**Task:** Total the lines of the listing below that hold the word "spatial". Output nothing except that number.

**Task material:**
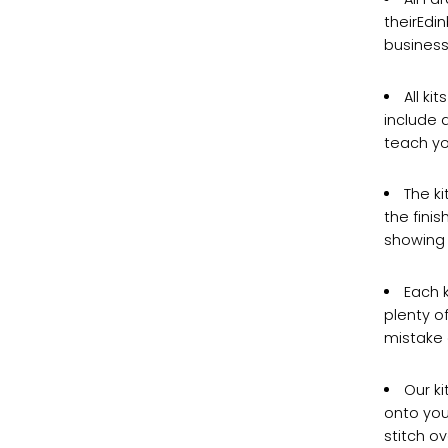
theirEdi
business
All ki
include a
teach yo
The ki
the fini
showing 
Each 
plenty o
mistake o
Our ki
onto your
stitch ov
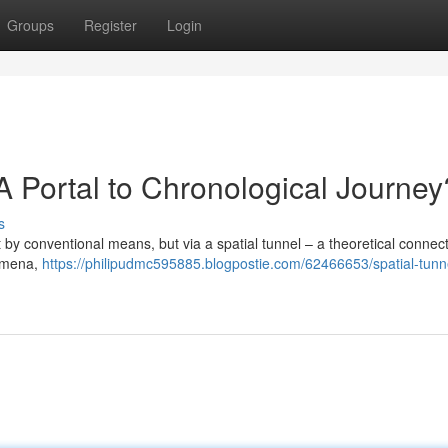
Groups
Register
Login
 Portal to Chronological Journey
s
t by conventional means, but via a spatial tunnel – a theoretical connect
nomena,
https://philipudmc595885.blogpostie.com/62466653/spatial-tunn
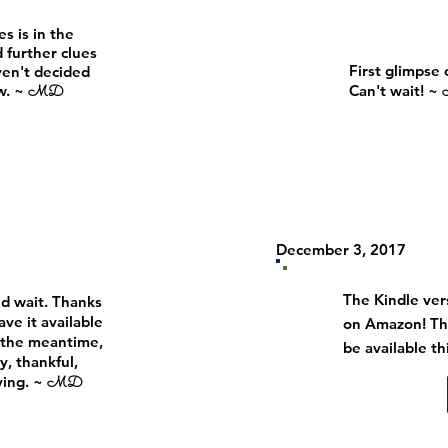
s is in the
 further clues
First glimpse 
ven't decided
ow. ~
Can't wait! ~
MD
December 3, 2017
The Kindle vers
nd wait. Thanks
ave it available
on Amazon! Th
n the meantime,
be
available t
y, thankful,
ving. ~
MD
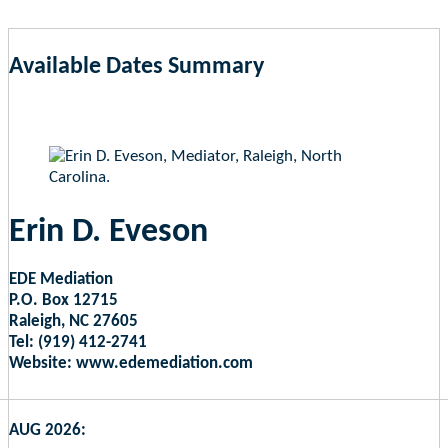
Available Dates Summary
as of Aug 6, 2026 1:39pm EST
Erin D. Eveson
EDE Mediation
P.O. Box 12715
Raleigh, NC 27605
Tel: (919) 412-2741
Website: www.edemediation.com
AUG 2026:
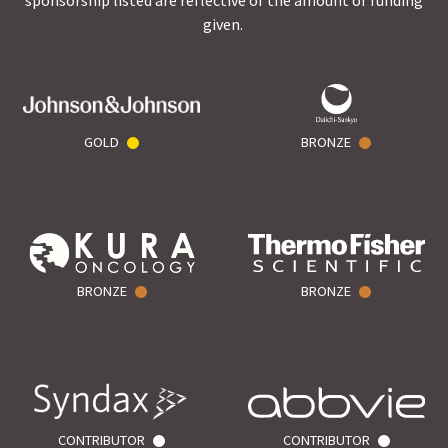
sponsorship listed are reflective of the amount of funding
given.
GOLD
BRONZE
BRONZE
BRONZE
CONTRIBUTOR
CONTRIBUTOR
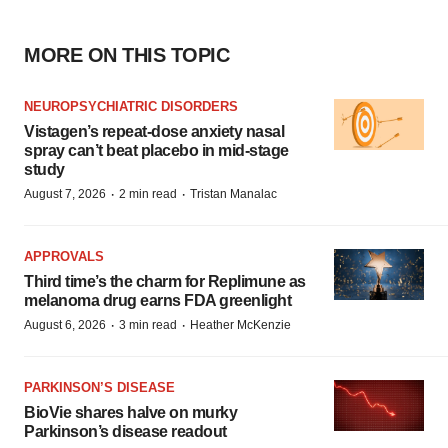
MORE ON THIS TOPIC
NEUROPSYCHIATRIC DISORDERS
Vistagen’s repeat-dose anxiety nasal
spray can’t beat placebo in mid-stage
study
·
·
August 7, 2026
2 min read
Tristan Manalac
APPROVALS
Third time’s the charm for Replimune as
melanoma drug earns FDA greenlight
·
·
August 6, 2026
3 min read
Heather McKenzie
PARKINSON’S DISEASE
BioVie shares halve on murky
Parkinson’s disease readout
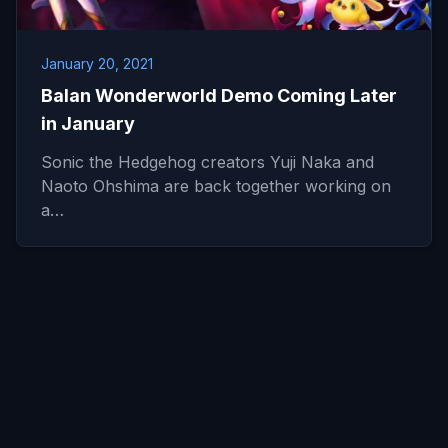
January 20, 2021
Balan Wonderworld Demo Coming Later
in January
Sonic the Hedgehog creators Yuji Naka and
Naoto Ohshima are back together working on
a…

**Solution to the exercise:** 2